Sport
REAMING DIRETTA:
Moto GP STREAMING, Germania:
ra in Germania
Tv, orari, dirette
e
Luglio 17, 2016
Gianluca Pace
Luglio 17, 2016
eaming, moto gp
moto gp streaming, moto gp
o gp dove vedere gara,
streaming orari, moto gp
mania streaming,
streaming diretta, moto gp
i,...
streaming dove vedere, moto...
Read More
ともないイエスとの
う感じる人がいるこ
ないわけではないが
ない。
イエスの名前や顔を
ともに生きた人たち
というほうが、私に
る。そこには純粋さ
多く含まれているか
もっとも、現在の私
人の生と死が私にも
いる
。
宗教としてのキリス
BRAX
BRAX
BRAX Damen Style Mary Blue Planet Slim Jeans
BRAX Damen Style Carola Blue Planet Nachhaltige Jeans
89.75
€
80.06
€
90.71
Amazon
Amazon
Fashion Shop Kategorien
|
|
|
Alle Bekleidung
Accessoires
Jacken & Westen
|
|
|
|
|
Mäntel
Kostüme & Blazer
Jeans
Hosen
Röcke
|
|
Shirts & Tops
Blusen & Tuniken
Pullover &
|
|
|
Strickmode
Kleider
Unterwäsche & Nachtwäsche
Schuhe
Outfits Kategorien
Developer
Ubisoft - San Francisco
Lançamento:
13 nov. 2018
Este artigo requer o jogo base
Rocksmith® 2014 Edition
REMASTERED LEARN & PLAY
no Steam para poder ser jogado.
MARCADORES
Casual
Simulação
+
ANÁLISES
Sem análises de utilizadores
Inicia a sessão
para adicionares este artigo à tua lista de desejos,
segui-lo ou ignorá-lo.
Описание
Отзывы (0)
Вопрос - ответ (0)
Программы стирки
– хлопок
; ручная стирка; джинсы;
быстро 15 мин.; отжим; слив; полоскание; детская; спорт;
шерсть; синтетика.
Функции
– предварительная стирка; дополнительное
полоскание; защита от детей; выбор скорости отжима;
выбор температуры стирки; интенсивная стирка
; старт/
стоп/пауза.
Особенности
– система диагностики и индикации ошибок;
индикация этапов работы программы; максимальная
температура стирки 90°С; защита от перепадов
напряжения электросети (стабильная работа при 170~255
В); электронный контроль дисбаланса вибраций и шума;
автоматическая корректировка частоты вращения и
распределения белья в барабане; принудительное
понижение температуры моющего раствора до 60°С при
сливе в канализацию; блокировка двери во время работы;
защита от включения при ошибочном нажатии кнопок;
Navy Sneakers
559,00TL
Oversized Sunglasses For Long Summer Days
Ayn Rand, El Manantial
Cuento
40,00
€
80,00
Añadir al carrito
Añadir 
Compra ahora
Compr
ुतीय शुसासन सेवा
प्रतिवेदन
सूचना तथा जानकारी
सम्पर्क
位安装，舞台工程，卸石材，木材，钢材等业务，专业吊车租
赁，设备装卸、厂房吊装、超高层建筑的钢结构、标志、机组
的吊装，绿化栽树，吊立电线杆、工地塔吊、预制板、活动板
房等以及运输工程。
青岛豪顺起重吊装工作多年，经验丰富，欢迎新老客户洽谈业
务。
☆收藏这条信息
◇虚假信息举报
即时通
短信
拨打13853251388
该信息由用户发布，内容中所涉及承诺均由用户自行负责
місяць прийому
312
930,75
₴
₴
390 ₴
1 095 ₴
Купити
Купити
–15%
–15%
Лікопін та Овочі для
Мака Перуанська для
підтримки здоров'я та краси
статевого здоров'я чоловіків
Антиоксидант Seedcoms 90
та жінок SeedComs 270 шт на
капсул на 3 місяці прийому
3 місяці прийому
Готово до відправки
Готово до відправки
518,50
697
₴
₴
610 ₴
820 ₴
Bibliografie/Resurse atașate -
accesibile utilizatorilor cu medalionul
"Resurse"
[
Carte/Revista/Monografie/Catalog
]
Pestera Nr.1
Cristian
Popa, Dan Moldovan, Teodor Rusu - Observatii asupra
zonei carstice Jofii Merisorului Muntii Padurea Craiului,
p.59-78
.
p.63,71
****
> Task to carry out
Using the data above, return each line that includes the word "Jeans".

> Answer below
BRAX Damen Style Mary Blue Planet Slim Jeans
BRAX Damen Style Carola Blue Planet Nachhaltige Jeans
Jeans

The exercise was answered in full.